Source material:
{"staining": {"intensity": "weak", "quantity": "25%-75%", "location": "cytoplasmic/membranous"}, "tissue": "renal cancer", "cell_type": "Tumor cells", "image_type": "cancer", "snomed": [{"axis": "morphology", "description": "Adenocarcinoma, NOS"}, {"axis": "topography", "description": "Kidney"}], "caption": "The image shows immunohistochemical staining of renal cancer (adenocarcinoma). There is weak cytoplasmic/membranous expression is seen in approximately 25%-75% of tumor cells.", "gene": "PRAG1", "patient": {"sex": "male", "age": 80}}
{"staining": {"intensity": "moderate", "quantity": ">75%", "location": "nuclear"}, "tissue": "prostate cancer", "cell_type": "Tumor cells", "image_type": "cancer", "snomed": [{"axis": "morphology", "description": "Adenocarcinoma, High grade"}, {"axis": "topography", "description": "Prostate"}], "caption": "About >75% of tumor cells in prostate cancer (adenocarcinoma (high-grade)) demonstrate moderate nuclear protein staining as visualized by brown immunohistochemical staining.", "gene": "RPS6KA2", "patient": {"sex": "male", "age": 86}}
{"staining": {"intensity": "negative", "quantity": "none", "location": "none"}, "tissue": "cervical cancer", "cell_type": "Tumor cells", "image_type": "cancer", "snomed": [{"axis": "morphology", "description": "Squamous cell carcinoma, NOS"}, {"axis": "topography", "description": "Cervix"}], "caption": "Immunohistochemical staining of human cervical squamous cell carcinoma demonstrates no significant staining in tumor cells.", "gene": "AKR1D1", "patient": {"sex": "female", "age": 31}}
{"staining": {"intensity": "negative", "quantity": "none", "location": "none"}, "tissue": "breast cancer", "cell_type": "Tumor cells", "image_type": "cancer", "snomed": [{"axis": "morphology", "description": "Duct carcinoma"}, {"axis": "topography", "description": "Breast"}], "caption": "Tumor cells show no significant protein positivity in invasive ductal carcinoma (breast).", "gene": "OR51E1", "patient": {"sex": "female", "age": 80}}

Your instructions: Produce the whole listing once more, exactly.

Answer section:
{"staining": {"intensity": "weak", "quantity": "25%-75%", "location": "cytoplasmic/membranous"}, "tissue": "renal cancer", "cell_type": "Tumor cells", "image_type": "cancer", "snomed": [{"axis": "morphology", "description": "Adenocarcinoma, NOS"}, {"axis": "topography", "description": "Kidney"}], "caption": "The image shows immunohistochemical staining of renal cancer (adenocarcinoma). There is weak cytoplasmic/membranous expression is seen in approximately 25%-75% of tumor cells.", "gene": "PRAG1", "patient": {"sex": "male", "age": 80}}
{"staining": {"intensity": "moderate", "quantity": ">75%", "location": "nuclear"}, "tissue": "prostate cancer", "cell_type": "Tumor cells", "image_type": "cancer", "snomed": [{"axis": "morphology", "description": "Adenocarcinoma, High grade"}, {"axis": "topography", "description": "Prostate"}], "caption": "About >75% of tumor cells in prostate cancer (adenocarcinoma (high-grade)) demonstrate moderate nuclear protein staining as visualized by brown immunohistochemical staining.", "gene": "RPS6KA2", "patient": {"sex": "male", "age": 86}}
{"staining": {"intensity": "negative", "quantity": "none", "location": "none"}, "tissue": "cervical cancer", "cell_type": "Tumor cells", "image_type": "cancer", "snomed": [{"axis": "morphology", "description": "Squamous cell carcinoma, NOS"}, {"axis": "topography", "description": "Cervix"}], "caption": "Immunohistochemical staining of human cervical squamous cell carcinoma demonstrates no significant staining in tumor cells.", "gene": "AKR1D1", "patient": {"sex": "female", "age": 31}}
{"staining": {"intensity": "negative", "quantity": "none", "location": "none"}, "tissue": "breast cancer", "cell_type": "Tumor cells", "image_type": "cancer", "snomed": [{"axis": "morphology", "description": "Duct carcinoma"}, {"axis": "topography", "description": "Breast"}], "caption": "Tumor cells show no significant protein positivity in invasive ductal carcinoma (breast).", "gene": "OR51E1", "patient": {"sex": "female", "age": 80}}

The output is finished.